No ano passado, os negócios externos renderam US$ 4,5 milhões aos produtores do Estado. Volume pequeno, mas que representa um alento para um setor inexperiente em exportação até pouco tempo atrás. “Ninguém sai exportando contêiner. Estamos fazendo um trabalho de formiguinha para termos resultados no longo prazo”, salienta Andreia Milan, gerente de exportações do Instituto Brasileiro do Vinho (Ibravin). Até 2014, a projeção é obter US$ 7,5 milhões no ano em transações internacionais, tendo como alvos prioritários Alemanha, China, Estados Unidos, Inglaterra, Polônia e Suécia.

Bater na porta dos clientes é a tática para fisgar compradores, seja por participação em eventos ou missões empresariais.

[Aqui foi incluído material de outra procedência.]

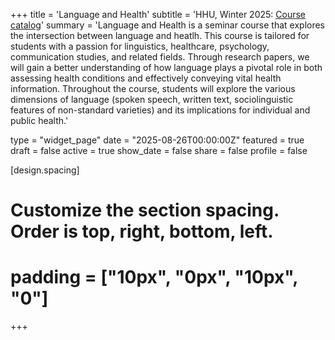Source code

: +++
title = 'Language and Health'
subtitle = 'HHU, Winter 2025: [Course catalog](https://lsf.hhu.de/qisserver/servlet/de.his.servlet.RequestDispatcherServlet?state=verpublish&status=init&vmfile=no&publishid=268153&moduleCall=webInfo&publishConfFile=webInfo&publishSubDir=veranstaltung)'
summary = 'Language and Health is a seminar course that explores the intersection between language and heatlh. This course is tailored for students with a passion for linguistics, healthcare, psychology, communication studies, and related fields. Through research papers, we will gain a better understanding of how language plays a pivotal role in both assessing health conditions and effectively conveying vital health information. Throughout the course, students will explore the various dimensions of language (spoken speech, written text, sociolinguistic features of non-standard varieties) and its implications for individual and public health.'

type = "widget_page"
date = "2025-08-26T00:00:00Z"
featured = true 
draft = false
active = true 
show_date = false 
share = false
profile = false

[design.spacing]
  # Customize the section spacing. Order is top, right, bottom, left.
  # padding = ["10px", "0px", "10px", "0"]

+++


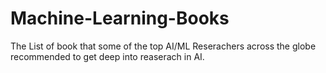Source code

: # Machine-Learning-Books
The List of book that some of the top AI/ML Reserachers across the globe recommended to get deep into reaserach in AI.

Estratégia sustentada graças às mudanças ocorridas no processo produtivo a partir da década passada. Desde então, o foco passou a ser a confecção de bebidas finas, de maior valor agregado. “Os eventos que o Brasil sediará, como Copa do Mundo e Olímpiadas, são a grande chance que temos para consolidar mercados. Até 2016, temos de nos firmar como produtores”, acredita.

Segundo Andreia, os vinhos e espumantes gaúchos já possuem maior reconhecimento entre críticos e consumidores no exterior, o que sustenta os planos de ascensão. O bom cartaz internacional pode ser verificado também através do desempenho dos principais exportadores do Estado, como a Miolo. A vinícola de Bento Gonçalves passou a realizar vendas em 2003. Hoje, 32 países figuram no mapa de clientes. Em 2010, a empresa comercializou 224 mil garrafas. No ano seguinte, foram 314 mil, número superado com folga no primeiro semestre de 2012.

“Nosso objetivo, nos próximos anos, é chegar a um volume superior a 1 milhão de garrafas exportadas anualmente”, define Fabiano Maciel, gerente de exportações da Miolo. Atualmente, Inglaterra, Holanda e China são, na ordem, os três compradores mais assíduos da marca. As metas seguintes são entrar no México e em mais países asiáticos, além de ampliar a participação nos Estados Unidos.